## ABOUT THIS EXERCISE
Would you repeat exactly the part of the listing below that runs from the line containing "DISTRICT NO. 1" down to the line containing "Discussion held regarding", inclusive, and nothing else?

======== DATA FOR ANALYSIS

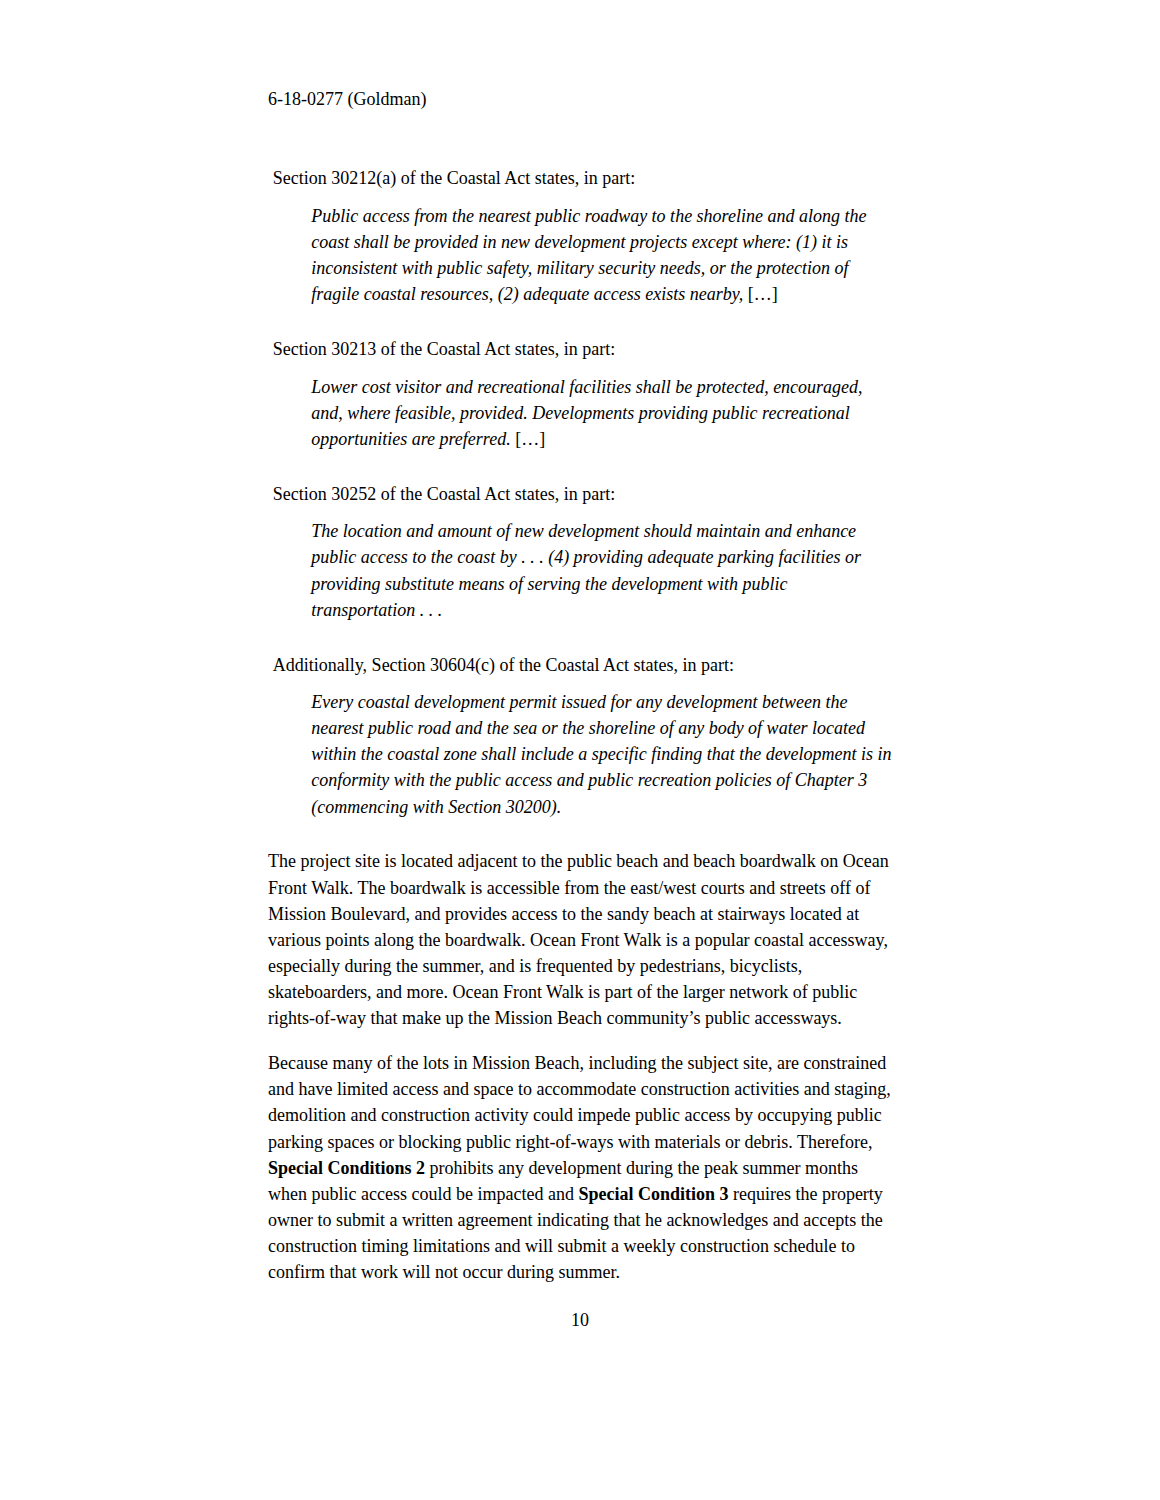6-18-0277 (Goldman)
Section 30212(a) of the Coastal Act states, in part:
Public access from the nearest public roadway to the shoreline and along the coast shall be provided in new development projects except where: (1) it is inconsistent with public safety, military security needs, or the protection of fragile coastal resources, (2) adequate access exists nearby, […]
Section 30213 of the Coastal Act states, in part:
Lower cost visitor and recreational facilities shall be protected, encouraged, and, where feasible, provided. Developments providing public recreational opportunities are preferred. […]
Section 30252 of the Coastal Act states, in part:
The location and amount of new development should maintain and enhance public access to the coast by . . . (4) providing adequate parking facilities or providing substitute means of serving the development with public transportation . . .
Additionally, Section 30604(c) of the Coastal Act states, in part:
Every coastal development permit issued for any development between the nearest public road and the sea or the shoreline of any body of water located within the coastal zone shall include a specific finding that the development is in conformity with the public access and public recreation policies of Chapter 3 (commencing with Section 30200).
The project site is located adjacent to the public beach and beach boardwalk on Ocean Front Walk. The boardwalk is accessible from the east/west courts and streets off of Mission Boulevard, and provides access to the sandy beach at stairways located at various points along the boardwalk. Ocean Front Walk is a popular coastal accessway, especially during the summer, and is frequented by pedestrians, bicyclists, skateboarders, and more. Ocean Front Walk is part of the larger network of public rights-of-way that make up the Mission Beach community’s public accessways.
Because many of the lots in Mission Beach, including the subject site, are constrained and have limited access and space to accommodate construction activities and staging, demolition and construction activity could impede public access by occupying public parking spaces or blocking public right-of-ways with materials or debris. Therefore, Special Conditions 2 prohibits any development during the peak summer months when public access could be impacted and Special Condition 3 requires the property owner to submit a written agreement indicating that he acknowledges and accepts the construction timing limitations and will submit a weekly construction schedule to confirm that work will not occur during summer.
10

================
======== DATA FOR ANALYSIS

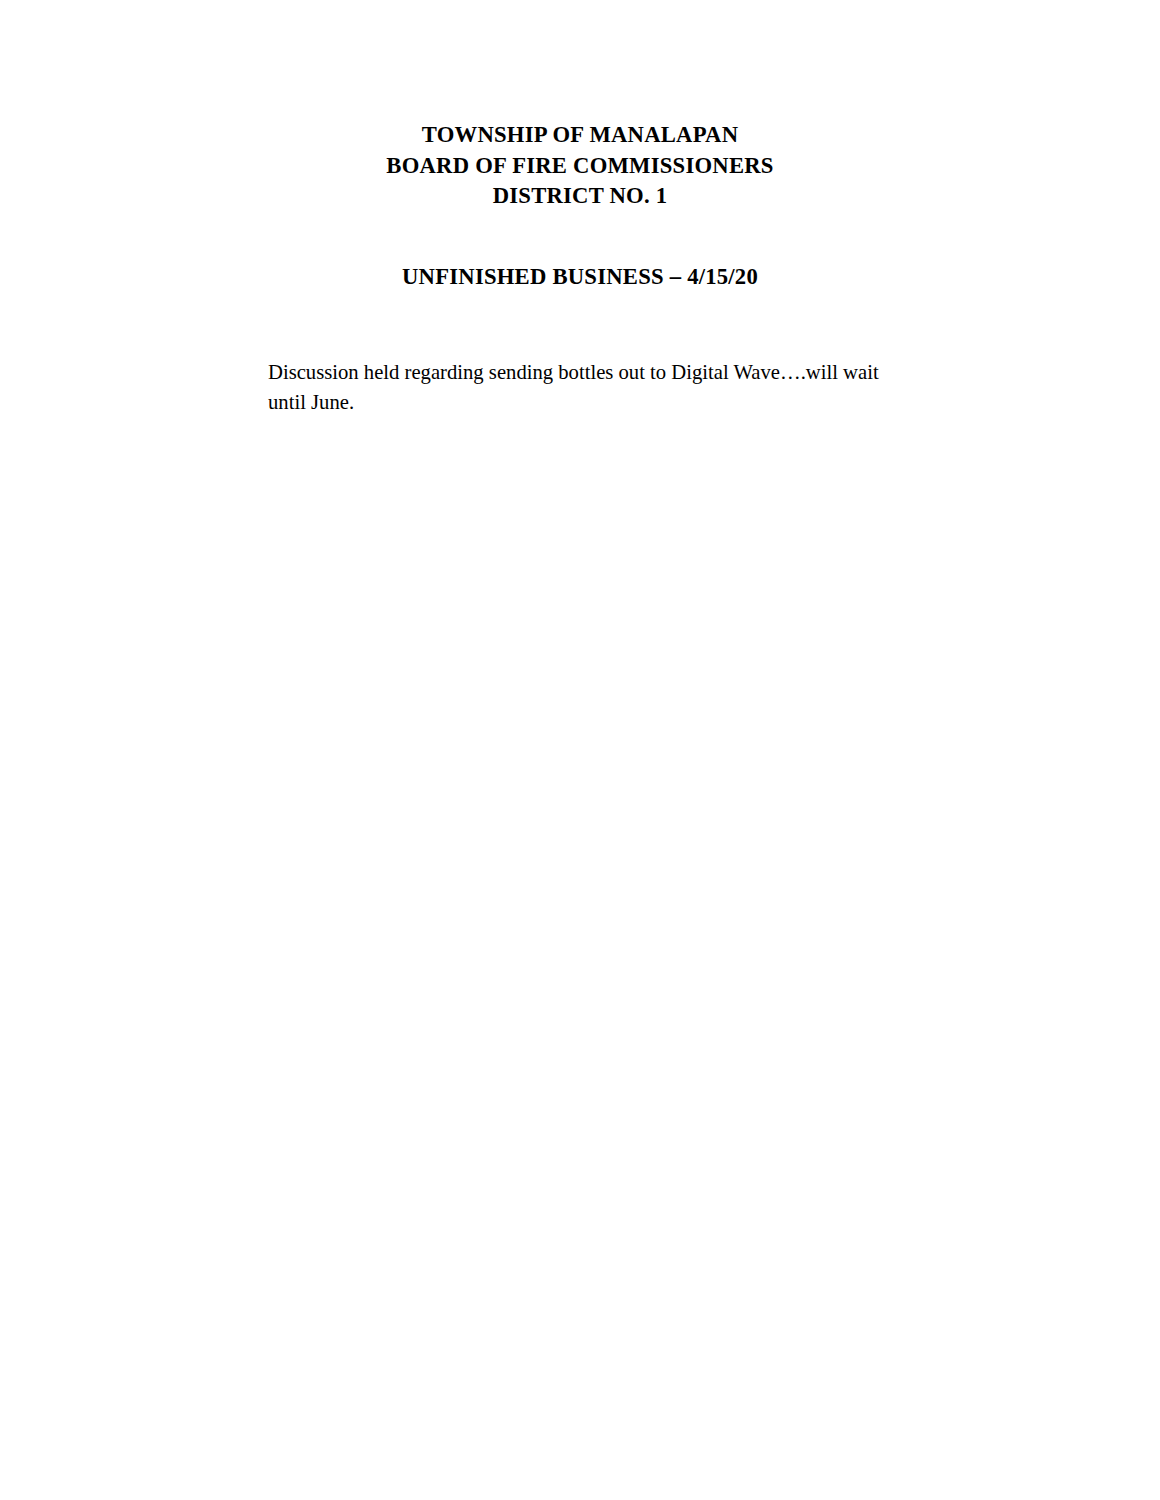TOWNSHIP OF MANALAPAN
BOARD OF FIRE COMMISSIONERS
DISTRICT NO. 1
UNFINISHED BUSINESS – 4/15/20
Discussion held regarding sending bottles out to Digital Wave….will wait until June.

================
======== DATA FOR ANALYSIS

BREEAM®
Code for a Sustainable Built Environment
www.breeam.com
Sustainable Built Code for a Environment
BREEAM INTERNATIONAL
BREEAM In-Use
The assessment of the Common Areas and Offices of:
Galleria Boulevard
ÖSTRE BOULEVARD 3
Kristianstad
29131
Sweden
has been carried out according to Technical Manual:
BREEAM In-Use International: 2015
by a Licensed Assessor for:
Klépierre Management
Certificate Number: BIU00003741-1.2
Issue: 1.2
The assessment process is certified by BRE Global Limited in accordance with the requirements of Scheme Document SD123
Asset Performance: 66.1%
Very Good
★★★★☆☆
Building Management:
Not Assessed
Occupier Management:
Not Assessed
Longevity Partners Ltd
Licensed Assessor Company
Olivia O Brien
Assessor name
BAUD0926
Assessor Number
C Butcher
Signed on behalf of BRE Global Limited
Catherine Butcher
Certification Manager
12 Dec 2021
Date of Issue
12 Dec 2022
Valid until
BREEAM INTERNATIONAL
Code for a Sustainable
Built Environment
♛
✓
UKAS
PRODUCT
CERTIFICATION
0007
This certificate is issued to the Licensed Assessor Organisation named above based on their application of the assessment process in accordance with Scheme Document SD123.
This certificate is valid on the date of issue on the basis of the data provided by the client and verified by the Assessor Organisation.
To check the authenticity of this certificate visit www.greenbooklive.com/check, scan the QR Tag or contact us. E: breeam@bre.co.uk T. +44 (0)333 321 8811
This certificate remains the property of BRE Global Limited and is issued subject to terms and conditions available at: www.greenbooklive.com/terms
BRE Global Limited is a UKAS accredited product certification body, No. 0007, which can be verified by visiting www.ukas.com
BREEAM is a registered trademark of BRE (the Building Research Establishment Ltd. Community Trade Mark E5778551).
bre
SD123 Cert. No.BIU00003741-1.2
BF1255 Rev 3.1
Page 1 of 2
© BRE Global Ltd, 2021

================

## EXERCISE RESULT
DISTRICT NO. 1
UNFINISHED BUSINESS – 4/15/20
Discussion held regarding sending bottles out to Digital Wave….will wait until June.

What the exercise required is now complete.